BEGIN FORMALIZATION OF THE CONJECTURE:

For any set $B$, if there exists a function $f$ from $\mathbb{N}$ to $(\mathbb{N} \times B)$ such that for every $k$ in $\mathbb N$, there exists $b$ in $B$ such that $(k, (k, b))$ is in $f$, then there exists a function $g$ from $\mathbb N$ to $B$ such that for all $k \in \mathbb N$, $f(k) = (k, g(k))$.

Answer 1

Yes, this is essentially trivial to prove. Explicitly, given that you know that $\mathbb{N}\times B$ is a set (for a proof of that, see If $X$ and $Y$ are sets, their cartesian product $X\times Y$ is a set. for instance), then your $g$ can be defined as $$\{x\in\mathbb{N}\times B:\exists k\exists b (x=(k,b)\wedge(k,(k,b))\in f)\},$$ which exists by Separation.
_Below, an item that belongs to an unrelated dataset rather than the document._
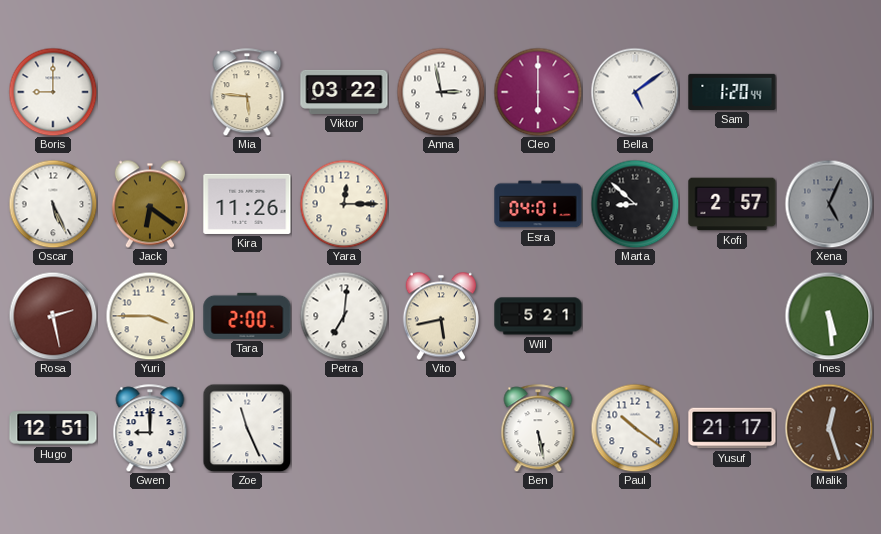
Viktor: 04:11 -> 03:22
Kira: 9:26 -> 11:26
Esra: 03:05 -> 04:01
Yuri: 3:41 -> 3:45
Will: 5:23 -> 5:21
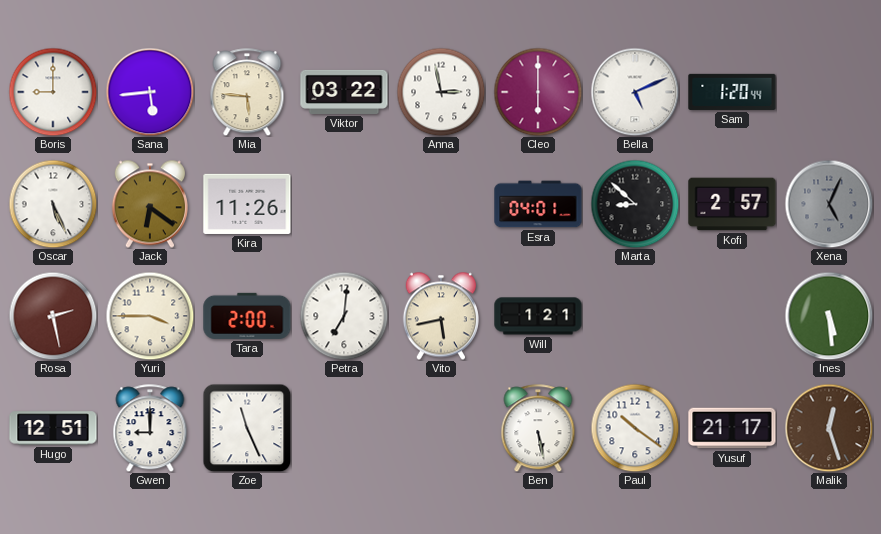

To prove $g$ is a function, suppose $k\in\mathbb{N}$ and $b,c\in B$ are such that $(k,b)\in g$ and $(k,c)\in g$. By definition of $g$, this means that $(k,(k,b))\in f$ and $(k,(k,c))\in f$. Since $f$ is a function this implies $(k,b)=(k,c)$, and thus $b=c$. To prove the domain of $g$ is all of $\mathbb{N}$, let $k\in\mathbb{N}$; then we know there is some $b\in B$ such that $(k,(k,b))\in f$, and then $(k,b)\in g$ by definition of $g$. Similarly it is immediate from the definition that $g$ satisfies $f(k)=(k,g(k))$ for all $k\in\mathbb{N}$.

(To be clear, ordered pairs are not part of the language of ZF, so the formula $\exists k\exists b (x=(k,b)\wedge(k,(k,b))\in f)$ cannot be plugged directly into the statement of Separation. To get a formula in the language of ZF, you have to expand out $x=(k,b)$ and $(k,(k,b))\in f$ as definitions in the language of ZF, similar to the process described here for unions.)